Reparations are a way of making the country whole, by partially remedying the inherited inequalities that still plague African Americans in this country and in our city.

The victims of gross violations of international human rights law and serious violations of international humanitarian law have the right to a remedy. Remedies that bring with it a public apology, including acknowledgement of the facts and acceptance of responsibility.

Victims are defined as “persons who individually or collectively suffered harm” as well as “the immediate family or dependents of the direct victim.” Thus, evolving international law requires apologies to victims and their direct family members for gross violations of their human rights.

The Idea of the American Dream

Central to the idea of the American Dream lies an assumption that we all have an equal opportunity to generate the kind of wealth that brings meaning to the words “life, liberty and the pursuit of happiness,” boldly penned in the Declaration of Independence. The American Dream portends that with hard work, a person can own a home, start a business, and grow a nest egg for generations to draw upon. This belief, however, has been defied repeatedly by the government’s own decrees that denied wealth-building opportunities to Black Americans.

Today, the average white family has roughly 10 times the amount of wealth as the average Black family. White college graduates have over 7 times more wealth than Black college graduates. Making the American Dream an equitable reality demands the same systems that denied wealth to Blacks restore that deferred wealth through reparations to their descendants in ways that will close the Black-white racial divide. Reparations should come in the form of wealth-building opportunities that address racial disparities in education, housing, and business ownership.

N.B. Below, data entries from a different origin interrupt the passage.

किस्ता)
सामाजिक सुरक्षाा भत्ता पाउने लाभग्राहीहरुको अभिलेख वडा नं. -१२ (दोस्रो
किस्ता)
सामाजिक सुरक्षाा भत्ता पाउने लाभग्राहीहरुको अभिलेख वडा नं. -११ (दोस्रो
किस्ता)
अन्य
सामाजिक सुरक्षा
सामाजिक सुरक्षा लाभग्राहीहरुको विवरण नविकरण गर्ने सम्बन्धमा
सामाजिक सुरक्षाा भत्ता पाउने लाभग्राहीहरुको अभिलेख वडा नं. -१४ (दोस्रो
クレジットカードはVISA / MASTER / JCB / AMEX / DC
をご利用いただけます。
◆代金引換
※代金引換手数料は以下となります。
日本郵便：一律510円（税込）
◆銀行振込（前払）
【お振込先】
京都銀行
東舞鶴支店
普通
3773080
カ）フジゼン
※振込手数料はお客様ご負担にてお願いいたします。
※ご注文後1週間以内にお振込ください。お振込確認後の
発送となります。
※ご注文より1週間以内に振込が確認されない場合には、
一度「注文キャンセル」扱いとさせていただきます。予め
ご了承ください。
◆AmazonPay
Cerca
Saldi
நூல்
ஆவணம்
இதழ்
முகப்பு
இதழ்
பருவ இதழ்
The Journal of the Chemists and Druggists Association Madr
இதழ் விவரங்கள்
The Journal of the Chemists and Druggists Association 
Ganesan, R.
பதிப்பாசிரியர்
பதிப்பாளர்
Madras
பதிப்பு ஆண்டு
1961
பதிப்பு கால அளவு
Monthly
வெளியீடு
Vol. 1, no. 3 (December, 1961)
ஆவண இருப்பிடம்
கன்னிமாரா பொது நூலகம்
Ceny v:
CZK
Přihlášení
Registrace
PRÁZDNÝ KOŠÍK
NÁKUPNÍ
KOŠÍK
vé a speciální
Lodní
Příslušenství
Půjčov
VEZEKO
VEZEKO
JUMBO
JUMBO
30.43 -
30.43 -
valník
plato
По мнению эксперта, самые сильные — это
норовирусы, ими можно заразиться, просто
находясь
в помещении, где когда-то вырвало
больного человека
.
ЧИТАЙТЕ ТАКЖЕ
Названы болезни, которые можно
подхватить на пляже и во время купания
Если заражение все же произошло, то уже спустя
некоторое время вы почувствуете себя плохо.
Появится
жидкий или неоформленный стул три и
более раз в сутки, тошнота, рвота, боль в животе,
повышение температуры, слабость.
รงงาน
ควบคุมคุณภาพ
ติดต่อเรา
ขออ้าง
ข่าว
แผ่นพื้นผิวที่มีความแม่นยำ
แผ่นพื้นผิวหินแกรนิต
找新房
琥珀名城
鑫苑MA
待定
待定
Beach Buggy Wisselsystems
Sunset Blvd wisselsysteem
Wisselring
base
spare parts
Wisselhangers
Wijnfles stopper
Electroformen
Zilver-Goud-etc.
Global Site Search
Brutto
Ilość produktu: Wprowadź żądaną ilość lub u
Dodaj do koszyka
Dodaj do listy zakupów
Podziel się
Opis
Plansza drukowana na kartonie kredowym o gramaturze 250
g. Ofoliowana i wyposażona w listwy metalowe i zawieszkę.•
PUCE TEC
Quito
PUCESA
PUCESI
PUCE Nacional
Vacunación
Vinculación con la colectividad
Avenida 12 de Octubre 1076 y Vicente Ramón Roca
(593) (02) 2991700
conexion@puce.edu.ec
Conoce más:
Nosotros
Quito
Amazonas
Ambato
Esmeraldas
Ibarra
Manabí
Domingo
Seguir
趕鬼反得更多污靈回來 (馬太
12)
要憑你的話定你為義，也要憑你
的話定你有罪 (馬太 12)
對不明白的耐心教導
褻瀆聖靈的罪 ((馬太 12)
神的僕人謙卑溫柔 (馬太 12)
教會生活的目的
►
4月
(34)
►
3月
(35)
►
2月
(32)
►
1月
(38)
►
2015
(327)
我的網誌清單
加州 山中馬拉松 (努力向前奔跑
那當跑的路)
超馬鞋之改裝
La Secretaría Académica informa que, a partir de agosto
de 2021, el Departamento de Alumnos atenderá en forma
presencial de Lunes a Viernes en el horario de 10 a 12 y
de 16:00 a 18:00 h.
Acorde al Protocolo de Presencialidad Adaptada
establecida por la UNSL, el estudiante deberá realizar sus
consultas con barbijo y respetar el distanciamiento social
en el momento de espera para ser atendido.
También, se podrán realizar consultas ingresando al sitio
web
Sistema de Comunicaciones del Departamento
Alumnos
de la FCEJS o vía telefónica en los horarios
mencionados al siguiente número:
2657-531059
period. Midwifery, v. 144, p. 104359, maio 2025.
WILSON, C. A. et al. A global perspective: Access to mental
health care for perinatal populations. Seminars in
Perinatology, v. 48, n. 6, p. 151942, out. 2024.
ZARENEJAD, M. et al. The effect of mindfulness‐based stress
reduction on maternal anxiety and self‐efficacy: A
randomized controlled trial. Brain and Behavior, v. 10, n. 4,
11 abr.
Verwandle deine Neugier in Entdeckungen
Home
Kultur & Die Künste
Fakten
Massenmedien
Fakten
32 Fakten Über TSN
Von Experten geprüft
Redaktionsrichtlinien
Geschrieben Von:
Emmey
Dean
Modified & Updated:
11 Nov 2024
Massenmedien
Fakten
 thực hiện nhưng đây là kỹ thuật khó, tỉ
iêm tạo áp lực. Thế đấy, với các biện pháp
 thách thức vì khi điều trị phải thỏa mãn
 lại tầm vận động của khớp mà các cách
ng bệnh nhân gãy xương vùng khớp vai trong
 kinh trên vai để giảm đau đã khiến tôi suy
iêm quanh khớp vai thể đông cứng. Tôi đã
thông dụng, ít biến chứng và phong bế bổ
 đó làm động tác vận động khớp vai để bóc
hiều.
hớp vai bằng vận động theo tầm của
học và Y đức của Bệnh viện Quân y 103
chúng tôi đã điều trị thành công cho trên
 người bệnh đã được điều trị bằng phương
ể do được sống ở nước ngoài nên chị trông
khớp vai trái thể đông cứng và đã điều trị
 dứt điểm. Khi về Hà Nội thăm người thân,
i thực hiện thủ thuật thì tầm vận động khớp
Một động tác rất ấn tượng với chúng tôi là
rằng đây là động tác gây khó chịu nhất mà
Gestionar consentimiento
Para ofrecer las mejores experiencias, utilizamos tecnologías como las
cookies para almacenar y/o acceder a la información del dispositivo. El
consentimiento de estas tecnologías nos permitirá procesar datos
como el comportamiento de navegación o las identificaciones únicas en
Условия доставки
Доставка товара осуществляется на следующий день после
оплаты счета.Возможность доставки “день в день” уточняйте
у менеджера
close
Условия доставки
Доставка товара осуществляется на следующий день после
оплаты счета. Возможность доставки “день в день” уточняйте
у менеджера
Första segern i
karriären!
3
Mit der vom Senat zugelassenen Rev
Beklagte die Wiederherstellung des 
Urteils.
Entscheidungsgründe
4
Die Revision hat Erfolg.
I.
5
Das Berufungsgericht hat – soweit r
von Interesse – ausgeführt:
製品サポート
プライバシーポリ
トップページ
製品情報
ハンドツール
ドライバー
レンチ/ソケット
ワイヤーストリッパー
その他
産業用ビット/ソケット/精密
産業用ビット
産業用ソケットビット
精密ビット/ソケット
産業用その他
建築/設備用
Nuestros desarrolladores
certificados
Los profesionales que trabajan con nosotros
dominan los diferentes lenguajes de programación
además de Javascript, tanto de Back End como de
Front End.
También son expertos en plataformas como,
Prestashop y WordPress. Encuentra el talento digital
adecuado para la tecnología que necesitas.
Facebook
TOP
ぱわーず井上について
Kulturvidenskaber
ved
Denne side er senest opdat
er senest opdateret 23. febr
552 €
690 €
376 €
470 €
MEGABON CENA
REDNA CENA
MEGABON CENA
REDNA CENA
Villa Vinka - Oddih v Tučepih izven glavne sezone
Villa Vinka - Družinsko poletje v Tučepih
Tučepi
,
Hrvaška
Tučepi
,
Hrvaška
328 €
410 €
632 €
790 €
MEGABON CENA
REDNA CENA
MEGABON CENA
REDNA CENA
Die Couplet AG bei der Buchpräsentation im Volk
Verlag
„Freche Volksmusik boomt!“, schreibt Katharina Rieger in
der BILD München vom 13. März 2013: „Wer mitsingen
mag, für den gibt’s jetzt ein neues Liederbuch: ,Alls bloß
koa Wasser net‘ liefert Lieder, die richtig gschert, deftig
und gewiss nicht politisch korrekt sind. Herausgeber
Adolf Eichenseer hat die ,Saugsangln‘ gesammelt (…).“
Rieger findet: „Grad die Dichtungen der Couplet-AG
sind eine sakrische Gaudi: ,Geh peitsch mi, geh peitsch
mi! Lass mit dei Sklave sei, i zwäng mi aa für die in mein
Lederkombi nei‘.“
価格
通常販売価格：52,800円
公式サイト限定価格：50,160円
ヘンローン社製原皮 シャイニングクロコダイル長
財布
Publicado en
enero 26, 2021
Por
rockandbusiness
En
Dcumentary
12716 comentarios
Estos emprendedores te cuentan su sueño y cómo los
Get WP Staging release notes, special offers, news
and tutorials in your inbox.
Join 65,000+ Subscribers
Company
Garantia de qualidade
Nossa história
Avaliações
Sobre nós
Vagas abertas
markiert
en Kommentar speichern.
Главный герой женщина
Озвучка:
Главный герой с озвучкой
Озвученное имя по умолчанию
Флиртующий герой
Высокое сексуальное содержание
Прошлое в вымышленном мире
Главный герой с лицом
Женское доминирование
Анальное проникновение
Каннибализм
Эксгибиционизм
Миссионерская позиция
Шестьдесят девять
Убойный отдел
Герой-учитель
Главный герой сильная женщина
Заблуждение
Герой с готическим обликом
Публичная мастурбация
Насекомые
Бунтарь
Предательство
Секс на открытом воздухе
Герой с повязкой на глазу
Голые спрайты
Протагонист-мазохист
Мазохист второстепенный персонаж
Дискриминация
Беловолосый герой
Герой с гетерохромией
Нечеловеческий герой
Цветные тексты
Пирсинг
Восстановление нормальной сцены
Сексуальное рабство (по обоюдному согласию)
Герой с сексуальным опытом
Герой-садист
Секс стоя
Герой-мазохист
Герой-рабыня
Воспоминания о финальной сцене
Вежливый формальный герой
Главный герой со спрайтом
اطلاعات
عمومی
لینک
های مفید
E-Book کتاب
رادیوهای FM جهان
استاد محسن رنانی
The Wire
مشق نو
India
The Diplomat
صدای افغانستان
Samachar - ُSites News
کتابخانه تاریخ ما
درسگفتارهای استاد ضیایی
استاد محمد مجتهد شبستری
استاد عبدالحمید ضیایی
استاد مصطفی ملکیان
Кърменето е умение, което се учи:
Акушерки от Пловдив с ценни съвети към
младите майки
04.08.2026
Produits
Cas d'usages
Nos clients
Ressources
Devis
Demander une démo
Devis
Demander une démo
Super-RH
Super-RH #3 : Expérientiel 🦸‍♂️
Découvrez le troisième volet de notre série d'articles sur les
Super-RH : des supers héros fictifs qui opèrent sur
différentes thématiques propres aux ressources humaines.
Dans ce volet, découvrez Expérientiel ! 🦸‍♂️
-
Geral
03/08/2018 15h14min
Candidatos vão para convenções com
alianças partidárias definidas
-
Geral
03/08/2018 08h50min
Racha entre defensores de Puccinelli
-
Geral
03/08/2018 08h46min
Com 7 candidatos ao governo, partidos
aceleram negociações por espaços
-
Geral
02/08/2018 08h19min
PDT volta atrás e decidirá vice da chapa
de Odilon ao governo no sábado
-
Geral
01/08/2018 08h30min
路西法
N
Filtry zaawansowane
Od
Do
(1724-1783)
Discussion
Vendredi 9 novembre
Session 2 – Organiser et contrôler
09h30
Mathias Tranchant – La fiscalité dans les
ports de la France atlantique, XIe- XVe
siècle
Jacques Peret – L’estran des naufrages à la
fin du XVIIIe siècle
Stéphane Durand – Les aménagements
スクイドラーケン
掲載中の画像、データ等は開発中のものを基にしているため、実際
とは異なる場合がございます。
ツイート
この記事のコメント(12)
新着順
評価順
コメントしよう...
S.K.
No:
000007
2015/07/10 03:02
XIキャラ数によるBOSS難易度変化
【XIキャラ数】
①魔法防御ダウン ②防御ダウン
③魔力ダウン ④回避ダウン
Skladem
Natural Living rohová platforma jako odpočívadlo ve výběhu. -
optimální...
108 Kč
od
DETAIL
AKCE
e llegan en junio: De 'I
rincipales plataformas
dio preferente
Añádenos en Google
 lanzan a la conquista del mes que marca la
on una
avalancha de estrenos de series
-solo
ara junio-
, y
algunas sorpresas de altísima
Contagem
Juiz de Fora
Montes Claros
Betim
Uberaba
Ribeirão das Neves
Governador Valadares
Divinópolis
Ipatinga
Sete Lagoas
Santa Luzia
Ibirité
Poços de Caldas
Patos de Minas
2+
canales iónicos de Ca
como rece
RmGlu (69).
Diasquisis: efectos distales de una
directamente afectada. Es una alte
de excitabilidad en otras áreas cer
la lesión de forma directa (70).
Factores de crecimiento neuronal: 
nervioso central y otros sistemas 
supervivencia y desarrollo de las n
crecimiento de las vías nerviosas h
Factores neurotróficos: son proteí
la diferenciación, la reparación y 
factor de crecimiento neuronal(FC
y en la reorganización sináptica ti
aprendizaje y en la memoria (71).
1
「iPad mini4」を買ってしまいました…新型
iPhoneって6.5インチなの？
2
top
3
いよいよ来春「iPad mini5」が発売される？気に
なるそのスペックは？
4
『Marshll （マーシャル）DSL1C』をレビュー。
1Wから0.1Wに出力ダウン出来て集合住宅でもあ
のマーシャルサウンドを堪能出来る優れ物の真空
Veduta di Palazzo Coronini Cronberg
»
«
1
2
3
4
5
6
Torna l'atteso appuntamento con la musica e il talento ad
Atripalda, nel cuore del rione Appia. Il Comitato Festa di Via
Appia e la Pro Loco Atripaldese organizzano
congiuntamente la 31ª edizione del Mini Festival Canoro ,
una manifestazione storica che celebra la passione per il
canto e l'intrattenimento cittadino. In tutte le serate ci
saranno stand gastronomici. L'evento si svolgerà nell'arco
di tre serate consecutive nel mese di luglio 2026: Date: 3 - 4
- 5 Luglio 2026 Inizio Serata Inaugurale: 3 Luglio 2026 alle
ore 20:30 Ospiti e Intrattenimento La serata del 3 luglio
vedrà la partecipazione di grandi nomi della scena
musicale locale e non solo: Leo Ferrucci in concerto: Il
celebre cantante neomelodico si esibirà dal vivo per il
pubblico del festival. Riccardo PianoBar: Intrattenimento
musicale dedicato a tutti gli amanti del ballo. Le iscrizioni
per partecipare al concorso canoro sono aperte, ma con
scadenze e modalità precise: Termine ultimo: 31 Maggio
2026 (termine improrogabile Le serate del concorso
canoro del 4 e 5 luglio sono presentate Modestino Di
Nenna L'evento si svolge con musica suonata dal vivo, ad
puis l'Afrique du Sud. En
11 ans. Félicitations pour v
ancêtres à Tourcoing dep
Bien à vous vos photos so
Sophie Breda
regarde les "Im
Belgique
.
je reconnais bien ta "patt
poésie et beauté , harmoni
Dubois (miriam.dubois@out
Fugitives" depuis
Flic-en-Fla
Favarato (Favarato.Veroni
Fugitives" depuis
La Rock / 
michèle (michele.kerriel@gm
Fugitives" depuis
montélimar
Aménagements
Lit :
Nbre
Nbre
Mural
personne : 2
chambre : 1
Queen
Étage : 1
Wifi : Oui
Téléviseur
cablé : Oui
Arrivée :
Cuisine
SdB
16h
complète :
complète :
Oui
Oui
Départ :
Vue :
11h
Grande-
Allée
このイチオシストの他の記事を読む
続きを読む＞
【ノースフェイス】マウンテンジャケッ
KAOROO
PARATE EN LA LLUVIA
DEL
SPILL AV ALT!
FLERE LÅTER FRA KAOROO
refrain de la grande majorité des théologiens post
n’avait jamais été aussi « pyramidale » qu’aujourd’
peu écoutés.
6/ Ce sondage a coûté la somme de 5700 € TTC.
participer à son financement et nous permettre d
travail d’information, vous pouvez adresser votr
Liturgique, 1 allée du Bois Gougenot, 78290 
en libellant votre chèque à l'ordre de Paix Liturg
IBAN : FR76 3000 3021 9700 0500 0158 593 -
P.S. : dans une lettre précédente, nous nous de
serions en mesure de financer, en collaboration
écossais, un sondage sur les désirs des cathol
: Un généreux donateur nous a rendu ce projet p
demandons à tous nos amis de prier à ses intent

We Have Yet to Be Compensated

The Governmental system; National, state and local; has yet to compensate descendants of enslaved Black Americans for their labor. Nor have those government systems atoned for the lost equity from anti-Black housing, transportation, and business policies. Slavery, Jim Crow segregation, anti-Black practices like redlining, and other discriminatory public policies in criminal justice and education have robbed Black Americans of the opportunities to build wealth (defined as assets minus debt) afforded to their white peers.

A Lingering Legacy

Given the lingering legacy of slavery on the racial wealth gap, the monetary value we know that was placed on enslaved Blacks, the fact that other groups have received reparations, and the fact that Blacks were originally awarded reparations only to have them rescinded provide overwhelming evidence that it is time to pay reparations to the descendants of enslaved Blacks.

The moral justification for reparations stands on its own.